Wednesday, January 8, 2014

Stream Processors and DBMS Persistence

High-Velocity Data—AKA Fast Data or Streaming Data—seems to be all the rage these days. With the increased adoption of Big Data tools, people have recognized the value contained in this data and they are looking to get that value in real-time instead of a time-shifted batch process that can often introduce a 6-hour (or more) delay in time-to-value.

High-velocity data has all of the earmarks of a big technological wave. The technology leaders are building stream processors. Venture firms are investing money in stream processing companies. And existing tech companies are jumping on the bandwagon and associating their products with this hot trend; making them buzzword compliant.

Some have asked whether high-velocity data will complement or replace Big Data. Big Data addresses pooled data, or data at rest. History tells us that there are different use cases and each will find their market. However, ceteris paribus, near real-time insights are far more valuable than delayed insights. For example, if a user is browsing a commerce website, it is much more valuable to processes the click-stream data and make real-time recommendations, than to send recommendations to that user in email six hours later. The same could be said for call centers, online games, sensor data, pretty much all insight is more valuable, the sooner you can get it and act upon it.

The early streaming processors—including Twitter Storm, Yahoo S4, Google MillWheel, Microsoft StreamInsight, Linkedin Samza, etc.—and their kissing-cousins the Complex Event Processors—including Software AG Apama, Linkedin Kafka, Tibco BusinessEvents, Sybase ESP, etc.—are now facing competition from Amazon “The Commoditizer”. Amazon’s offering is Kinesis.
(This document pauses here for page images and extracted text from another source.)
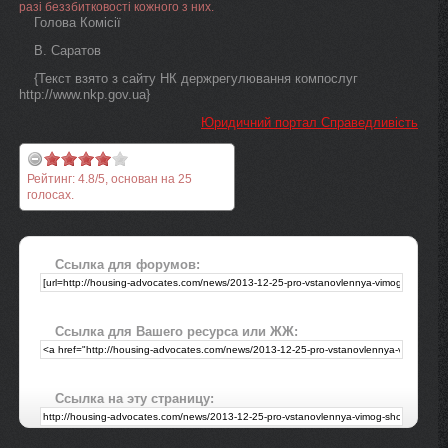
разі беззбитковості кожного з них.
Голова Комісії
В. Саратов
{Текст взято з сайту НК держрегулювання компослуг
http://www.nkp.gov.ua}
Юридичний портал Справедливість
Рейтинг:
4.8
/
5
, основан на
25
голосах.
Ссылка для форумов:
Ссылка для Вашего ресурса или ЖЖ:
Ссылка на эту страницу: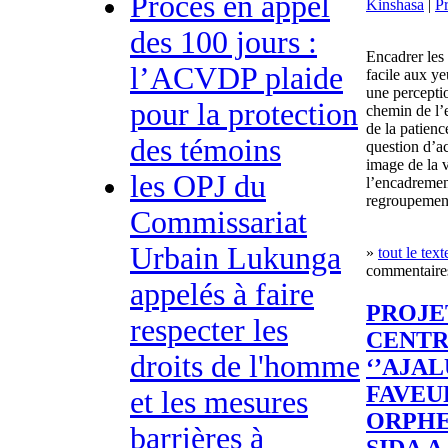
Procès en appel
Kinshasa
|
P
des 100 jours :
Encadrer les
l’ACVDP plaide
facile aux y
une perceptio
pour la protection
chemin de l
de la patienc
des témoins
question d’ac
image de la v
les OPJ du
l’encadremen
regroupement 
Commissariat
Urbain Lukunga
»
tout le text
commentaires
appelés à faire
PROJE
respecter les
CENTR
droits de l'homme
‘’AJAL
FAVEU
et les mesures
ORPHE
barrières à
SIDA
Not only does Amazon offer Kinesis as a service (no capital investment, no laborious set-up or management) it also streams the entire data set to S3 providing a moving 24-hour moving window of archived data.
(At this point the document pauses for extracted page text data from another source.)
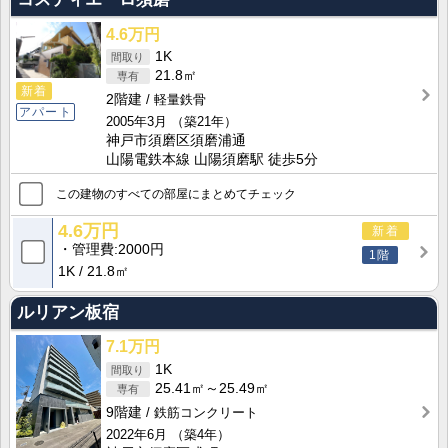
4.6万円
1K
21.8㎡
新着
2階建
軽量鉄骨
アパート
2005年3月
（築21年）
神戸市須磨区須磨浦通
山陽電鉄本線 山陽須磨駅 徒歩5分
この建物のすべての部屋にまとめてチェック
4.6万円
新着
管理費
2000円
1階
1K
21.8㎡
ルリアン板宿
7.1万円
1K
25.41㎡～25.49㎡
9階建
鉄筋コンクリート
2022年6月
（築4年）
Archiving the data in a file system is helpful, but not enough. Sure you can sift through that data and “re-process” it, but what you really want is traditional DBMS capabilities. You want the ability to interact with the data by querying it in an ad hoc manner. You want to run those queries across the most complete dataset possible. It is one thing for a stream processor to run processes like counts, but more complex ad hoc processes like “How many time did user Y do action X in the last 24 hours” are far more valuable. Obviously, applying DBMS capabilities to streaming data is a huge benefit, but at what cost?

Consider a stream processor handling one million data elements per second (each 100 bytes in size). Attempting to index and insert data of this velocity in a traditional database runs into serious trouble. The immediate answer is that one million inserts a second demands an in-memory DBMS. But now consider that the volume described above adds up to 8.4TB of data per day! If you were to store that in DRAM—according to Wikipedia—it would cost you $126,000 for the DRAM alone. That same data would only cost $276 in disk, a 456-TIMES cost advantage. This explains why Amazon Kinesis is simply streaming to a disk-based file system (S3) instead of using a DBMS.
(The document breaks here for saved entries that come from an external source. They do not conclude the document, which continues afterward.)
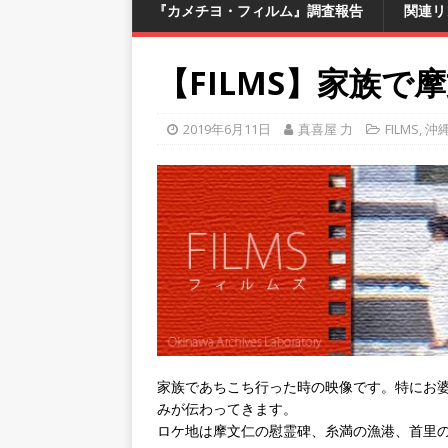
『カメチヨ・フィルム』調査報告
関連リ
【FILMS】家族で
2019年6月11日
真喜屋 力
FILMS
,
沖
家族であちこち行った時の映像です。特にお
みが伝わってきます。
ロケ地は摩文仁の慰霊碑、糸満の漁港、首里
Some might argue that the trend is their friend, because DRAM is getting cheaper. Well DRAM prices have dropped about 33% per year, until 2012 when they started flat-lining and actually increasing. 
More importantly, data volumes have increased 78% per year and are projected to continue doing so (see IDC and Gartner). With compounding, even if we assume a 33% annual decrease in DRAM prices, the growth in data makes it, on a relative basis, 3-TIMES more expensive to store data in DRAM in 3-Years and 18-TIMES more expensive in 10 years. So no, the trend is not your friend using DRAM for streaming data storage.
 ScaleDB has developed a Streaming Table technology that enables DBMS persistence of streaming data using standard disk-based storage. It delivers the performance of DRAM—one million inserts per second—but with the 456-TIMES cost advantage of using disk-based storage. Since ScaleDB extends MySQL, this means that the streamed data is now available to any BI applications that support MySQL. We believe that the 456-TIMES cost advantage enabled by disk-based media is a game changer in bringing DBMS capabilities to bear on streaming data. 


  1. You are bang on the point, after working with a couple of customers I realised the same thing, nobody wants to process the data they cannot analyze. For this whole stack I used Spark for streaming and Shark for querying for 2 reasons: both run on a common stack and shark supports a hybrid in memory and disk model allowing you to cache latest data and aggregates in memory. Overall this helped bridge the gap of small ram and big data.

  2. There are a number of approaches to solve this challenge. For businesses to adopt Stream (Fast) Data will require a SQL interface because business users have the expertise, pool of employable people, tools, etc. around SQL. This was proven with Hadoop as well. Hadoop is doing some things to provide near real-time, but their underlying large-grain file structure is not conducive to streaming small bits of data and accessing it in a granular fashion.